参蘇飲(じんそいん):JSI
「胃ぐすりを兼ねたカゼ薬」と言われることもある「参蘇飲」(じんそいん)です。
気虚の湿痰に対する方剤。
「参蘇飲」の名前の「参」は人参(ニンジン)のことで、「蘇」は蘇葉(ソヨウ)のこと。
人参は脾胃のはたらきを補って気虚を改善させる生薬であり、
蘇葉は、気を巡らして、胃腸の蠕動を強め、悪心・膨満感を解消するとともに、発汗・解熱など、感冒初期の症状を改善します。
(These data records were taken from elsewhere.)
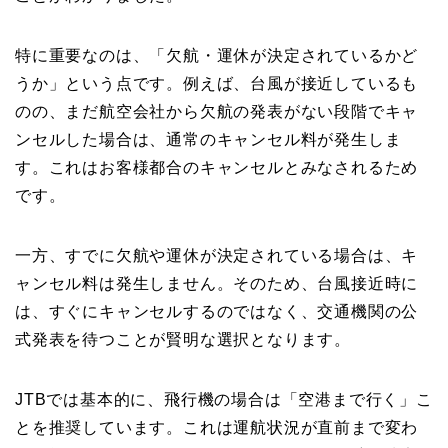
特に重要なのは、「欠航・運休が決定されているかど
うか」という点です。例えば、台風が接近しているも
のの、まだ航空会社から欠航の発表がない段階でキャ
ンセルした場合は、通常のキャンセル料が発生しま
す。これはお客様都合のキャンセルとみなされるため
です。
一方、すでに欠航や運休が決定されている場合は、キ
ャンセル料は発生しません。そのため、台風接近時に
は、すぐにキャンセルするのではなく、交通機関の公
式発表を待つことが賢明な選択となります。
JTBでは基本的に、飛行機の場合は「空港まで行く」こ
とを推奨しています。これは運航状況が直前まで変わ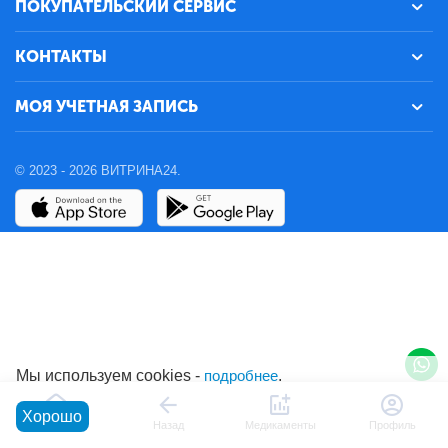
ПОКУПАТЕЛЬСКИЙ СЕРВИС
КОНТАКТЫ
МОЯ УЧЕТНАЯ ЗАПИСЬ
© 2023 - 2026 ВИТРИНА24.
Мы используем cookies -
подробнее
.
Хорошо
Главная
Назад
Медикаменты
Профиль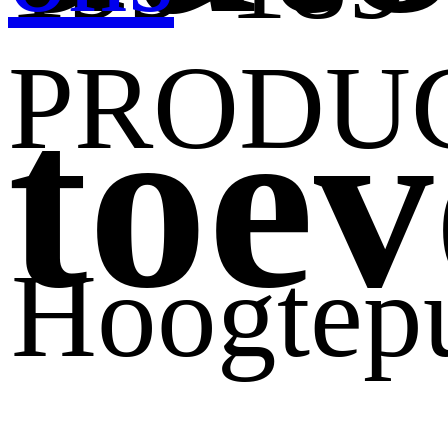
PRODU
toev
Hoogtepu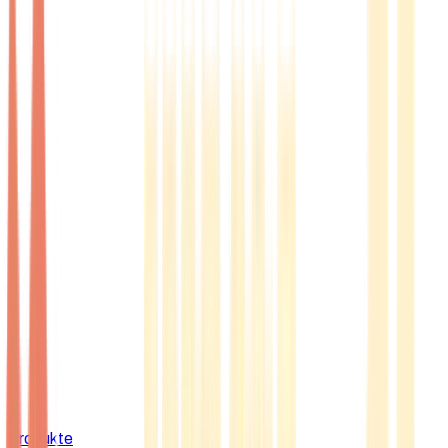
Produkte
人参+蘇葉の2つの生薬が、「参蘇飲」の効能の特徴をよく表しています。
参蘇飲の出典
和剤局方(12世紀)
参蘇飲を構成する生薬
- 蘇葉(ソヨウ)
- 葛根(カッコン)
- 半夏(ハンゲ)
- 茯苓(ブクリョウ)
- 人参(ニンジン)
- 前胡(ゼンコ)
- 木香(モッコウ)
- 陳皮(チンピ)
- 桔梗(キキョウ)
- 枳実(キジツ)または枳穀(キコク)
- 生姜(ショウキョウ)
- 大棗(タイソウ)
- 甘草(カンゾウ)
※木香が入らないメーカーのものもあります。
構成生薬の解説
構成生薬の種類が多いので、2段に分けて整理します。
人参・茯苓・甘草・半夏・生姜・大棗・陳皮
そして
葛根・蘇葉・桔梗・枳実・木香・前胡
まず、上段の生薬について。
これら[人参・茯苓・甘草・半夏・生姜・大棗・陳皮]の生薬に、あと白朮という生薬を加えると、六君子湯(りっくんしとう)になります。
「六君子湯」は、胃腸が弱い、食欲がない、疲れやすい、慢性胃炎などにファーストチョイスで使われることの多い処方です。
「参蘇飲」には、この「六君子湯」の要素が含まれていることになります。
逆に、参蘇飲に六君子湯の要素を含ませておきながら、白朮を配合していないワケですが…
基本的に風邪(感冒)のときや炎症や痰、膿などのあるような症状、邪気を追い出したいときに用いられる漢方薬には、白朮を配合しません。
詳しくは⇒白朮(びゃくじゅつ)の「利水作用」の解説で
次に、その他の生薬[葛根・蘇葉・桔梗・枳実・木香・前胡]について、
おおまかに書きますと
- 葛根⇒項背部のこりや頭痛
- 桔梗・前胡・半夏⇒咳や痰
- 枳実・木香は⇒腹部膨満感など
- 蘇葉⇒気分の落ち込みなど
を改善します。
葛根が含まれますが、もともと胃腸虚弱の人(脾気虚)向きの処方であり、
桂枝や麻黄は配合しておらず、葛根湯(かっこんとう)のような強い発汗作用はありません。
風邪薬としては穏やかな作用。逆に言えば、カゼ一般に使いやすい処方であります。
参蘇飲の作用は比較的マイルドなので、
高齢者、幼児、胃腸虚弱の人の、咳や痰を伴うカゼ(感冒)に有効です。
西洋薬の感冒薬で、胃を悪くしやすい人には良いかもしれません。
参蘇飲の適応症状
胃腸が弱い・元気がない・疲れやすい・食欲がない、などの人の感冒、カゼ症状(咳嗽、痰、鼻水、鼻閉)
例えば…
上気道炎、気管支炎、気管支喘息
不安感・うつ傾向などを伴うカゼ
長引いているカゼ
夏バテなどで体力が低下したときのカゼ
小児や高齢者、妊婦さんのカゼ
添付文書上の効能効果
【ツムラ】他
感冒、カゼ
参蘇飲のポイント
参蘇飲のポイントをまとめます。
主にカゼ症状に使われますが、「六君子湯」(りっくんしとう)から白朮(ビャクジュツ)を除いたものが含まれていることから、胃腸虚弱な人向きの方剤となっています。
蘇葉・枳実・陳皮(・木香)などの理気薬により、気の流れも改善します。
悪心、嘔吐、腹部膨満感、腹痛、下痢、食欲不振、胃腸炎など、慢性的な胃腸の不調に対して(胃薬として)も使われることがあります。
比較的、長期間の服用も大丈夫ですが、効き目が穏やかなので、
高熱や悪寒、身体痛の症状が強く、症状の改善がないときは、ダラダラと服用を続けるのではなく、専門家にご相談ください。